* [PROBLEM STATEMENT]: Where does the word "Leadership" appear in the entries below? Copy each line that holds it.

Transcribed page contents
+++
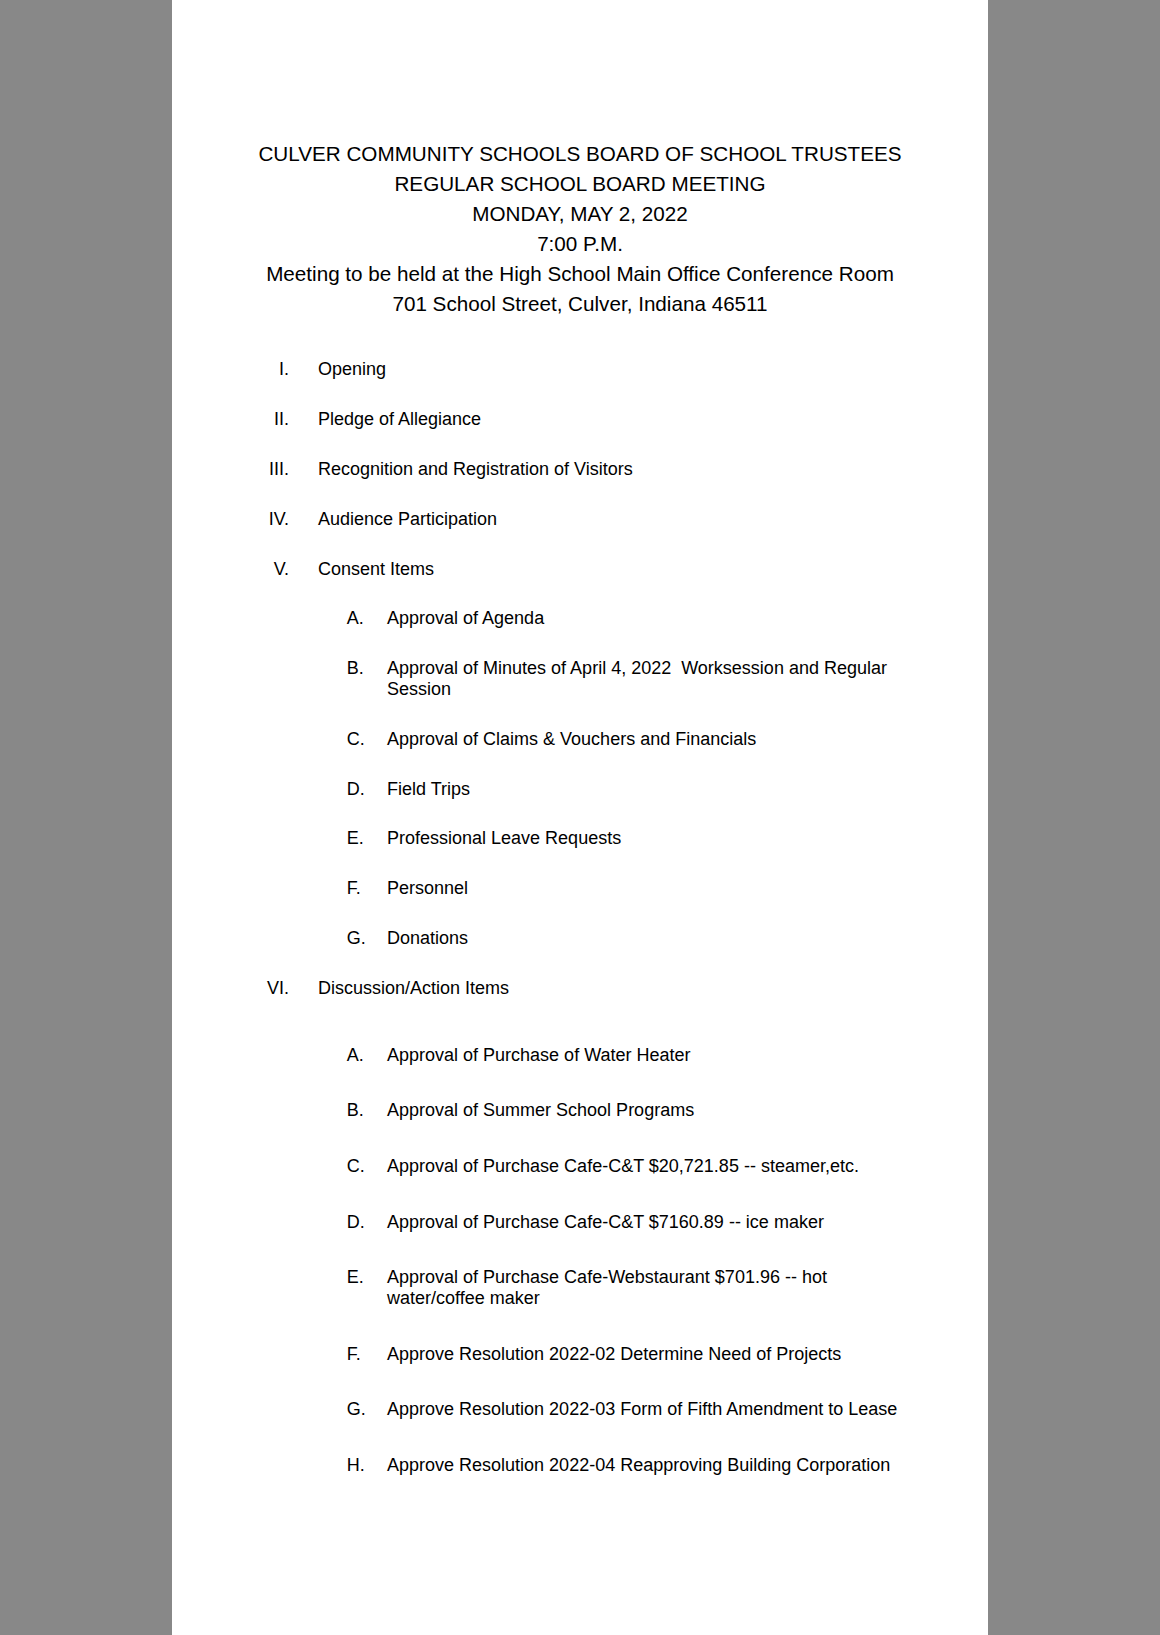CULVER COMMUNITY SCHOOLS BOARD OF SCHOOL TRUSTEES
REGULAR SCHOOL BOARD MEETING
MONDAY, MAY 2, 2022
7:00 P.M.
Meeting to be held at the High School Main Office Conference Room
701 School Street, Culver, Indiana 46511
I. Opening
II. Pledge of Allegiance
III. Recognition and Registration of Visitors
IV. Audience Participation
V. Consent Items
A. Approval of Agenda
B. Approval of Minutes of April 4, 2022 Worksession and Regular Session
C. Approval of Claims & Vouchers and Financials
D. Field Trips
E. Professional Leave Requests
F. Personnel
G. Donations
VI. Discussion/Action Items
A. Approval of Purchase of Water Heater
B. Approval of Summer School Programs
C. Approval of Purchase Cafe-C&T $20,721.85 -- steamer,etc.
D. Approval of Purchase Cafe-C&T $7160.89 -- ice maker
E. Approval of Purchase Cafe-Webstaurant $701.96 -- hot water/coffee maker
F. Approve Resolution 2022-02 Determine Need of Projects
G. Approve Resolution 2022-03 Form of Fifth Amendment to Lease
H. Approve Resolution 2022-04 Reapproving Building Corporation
+++
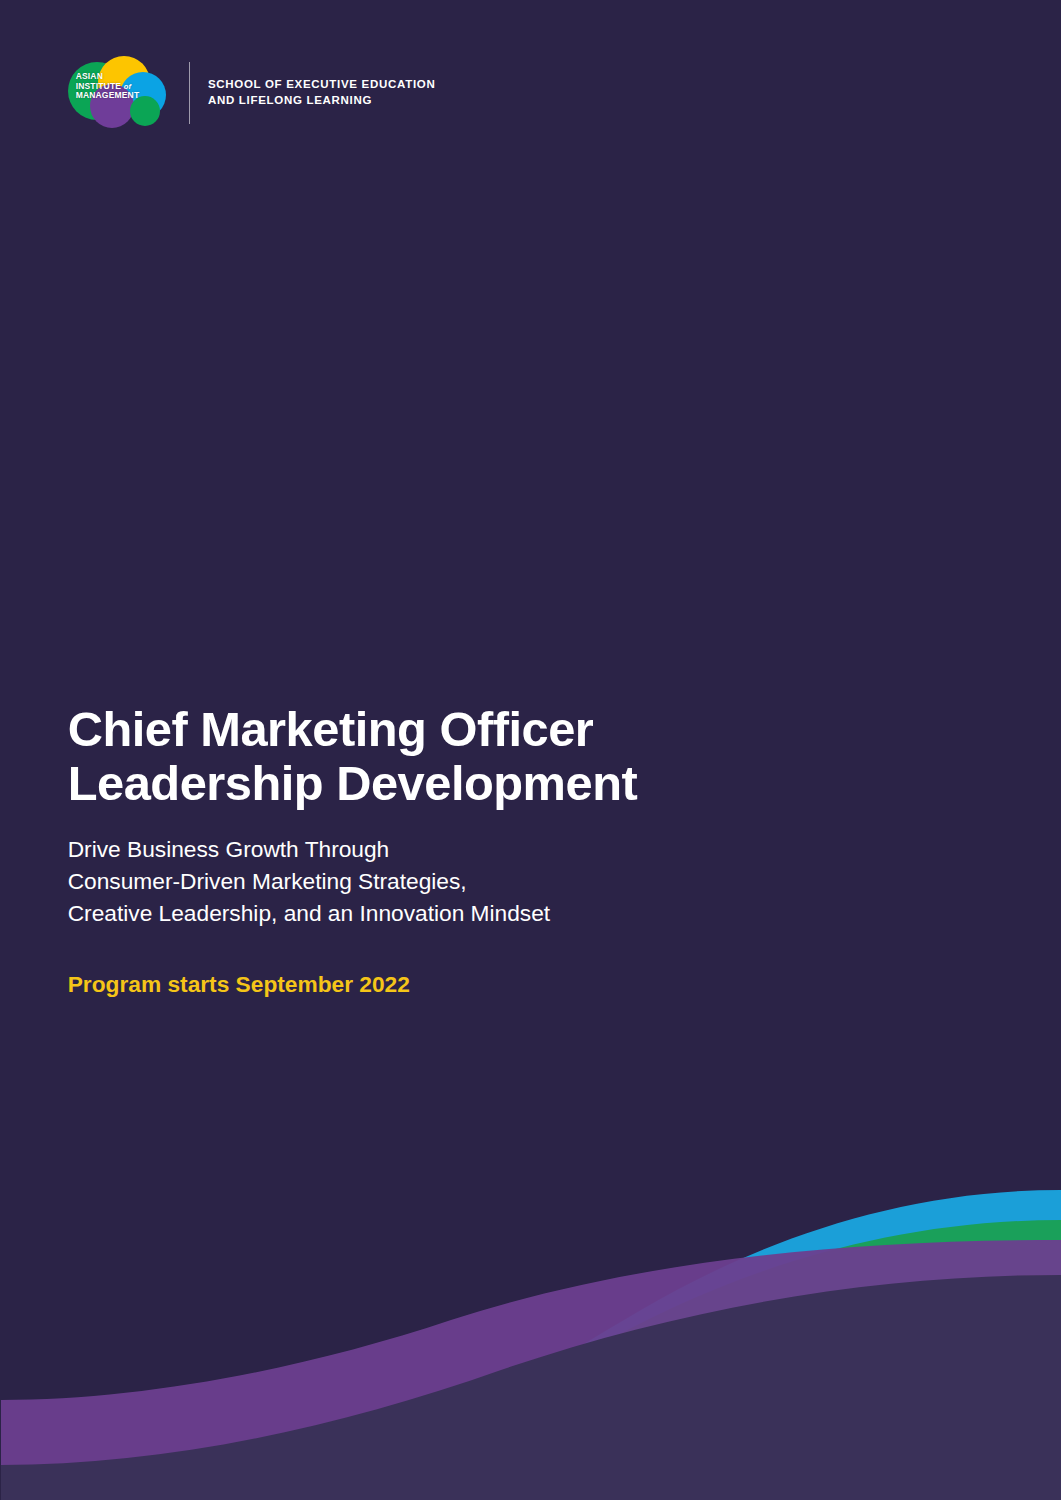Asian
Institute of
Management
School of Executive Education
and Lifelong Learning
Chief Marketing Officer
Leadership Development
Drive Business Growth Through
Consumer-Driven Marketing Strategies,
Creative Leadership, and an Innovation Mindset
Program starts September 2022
+++
* [REPLY TO THE TASK]:
Leadership Development
Creative Leadership, and an Innovation Mindset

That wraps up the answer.